I am not a mathematician but I stumbled across the following formula when I was reading about binomial distribution in statistics.
$$N(N-1)...(N-n+1)\approx N^n$$ If $$n<<N$$ Could anyone please provide me with the theoretical derivation of the above equation?
On
It's not an equality, but it can work as an approximation.
It can be "justified" seeing that:
$$\frac{N(N-1)(N-2)\ldots(N-n+1)}{N^n}=\frac{N(N-1)(N-2)\ldots(N-n+1)}{N\cdot N\cdot N \ldots N},$$ where the $N$ in the denominator appears $n$ times.

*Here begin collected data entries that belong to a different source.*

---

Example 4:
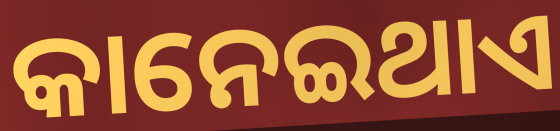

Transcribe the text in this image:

କାନେଇଥାଏ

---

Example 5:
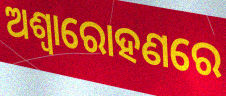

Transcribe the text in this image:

ଅଶ୍ଵାରୋହଣରେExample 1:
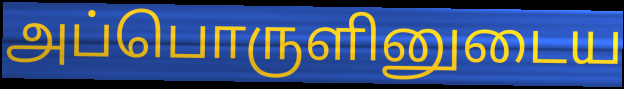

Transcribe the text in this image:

அப்பொருளினுடைய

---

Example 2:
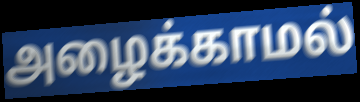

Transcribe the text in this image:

அழைக்காமல்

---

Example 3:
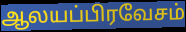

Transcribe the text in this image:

ஆலயப்பிரவேசம்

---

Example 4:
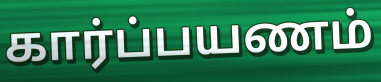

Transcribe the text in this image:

கார்ப்பயணம்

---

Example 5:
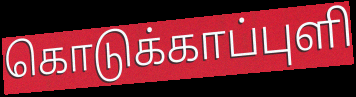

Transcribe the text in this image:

கொடுக்காப்புளிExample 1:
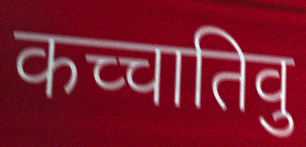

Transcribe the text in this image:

कच्चातिवु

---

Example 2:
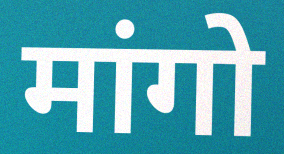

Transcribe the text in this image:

मांगो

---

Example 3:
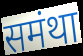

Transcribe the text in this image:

Then the former expresion equals, $$\frac NN \frac{(N-1)}N \frac{(N-2)}N\ldots\frac{(N-n+1)}N=1\cdot \left(1-\frac1N\right)\cdot \left(1-\frac2N\right)\cdot \ldots\cdot\left(1-\frac{n-1}N\right).$$
Now, if $n<<N$, then all the terms $\frac1N$, $\frac 2N$, $\ldots$, $\frac{n-1}N$ are nearly zero, so every factor is close to $1$. Then $$\frac{N(N-1)(N-2)\ldots(N-n+1)}{N^n}\approx 1,$$ and so $$N(N-1)(N-2)\ldots(N-n+1)\approx N^n.$$
Having say that... saying that something is approximately some other thing, doesn't have a clear mathematical meaning, so you should check under which conditions the approximation gives an error margin which is not relevant in the context you want to use it.
In this case, if you want to keep your error in a reasonable margin (say around $1\%$), for $N=500$ you need $n\le 3$, and if $N=1000$, then you need $n\le 5$.

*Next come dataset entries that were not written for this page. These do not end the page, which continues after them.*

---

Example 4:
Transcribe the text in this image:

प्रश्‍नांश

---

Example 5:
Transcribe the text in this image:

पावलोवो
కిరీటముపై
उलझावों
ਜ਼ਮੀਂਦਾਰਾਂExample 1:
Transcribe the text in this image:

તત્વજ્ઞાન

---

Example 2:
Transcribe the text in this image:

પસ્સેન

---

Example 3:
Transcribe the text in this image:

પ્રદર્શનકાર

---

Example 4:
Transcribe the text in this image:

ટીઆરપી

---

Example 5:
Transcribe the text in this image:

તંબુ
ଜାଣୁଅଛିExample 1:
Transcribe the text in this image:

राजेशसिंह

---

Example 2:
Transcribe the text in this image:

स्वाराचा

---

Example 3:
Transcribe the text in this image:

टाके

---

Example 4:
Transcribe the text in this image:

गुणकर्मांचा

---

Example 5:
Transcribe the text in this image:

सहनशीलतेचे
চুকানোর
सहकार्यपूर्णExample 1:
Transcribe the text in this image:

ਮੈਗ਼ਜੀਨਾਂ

For $N=10000$ you should take $n\le 15$ and for $N=100000$, $n\le 45$.
Based on this figures, we can conclude that not only has $n$ to be way smaller than $N$, $n$ also has to be really small itself. That is, when you increase $N$ a lot, you can barely increase $n$ a little if you want to stay within that $1\%$ error margin.
So, in conclusion, it is (kind of) an approximation, but not a very good one.
It is a little bit ambiguous. I guess what they really mean is that :
when n is given, then
$N(N-1)...(N-n+1) \underset{N \rightarrow \infty}{\sim} N^n$
which means that $\lim\limits_{N \rightarrow +\infty}\frac{N^n}{N(N-1)...(N-n+1)}=1$
You can prove it by writting :
$1<\frac{N^n}{N(N-1)...(N-n+1)}<\frac{N^n}{(N-n+1)^n}=(\frac{N}{N-n+1})^n$
and $\lim\limits_{N \rightarrow +\infty} \frac{N}{N-n+1}=1$
so, $\lim\limits_{N \rightarrow +\infty} (\frac{N}{N-n+1})^n=1$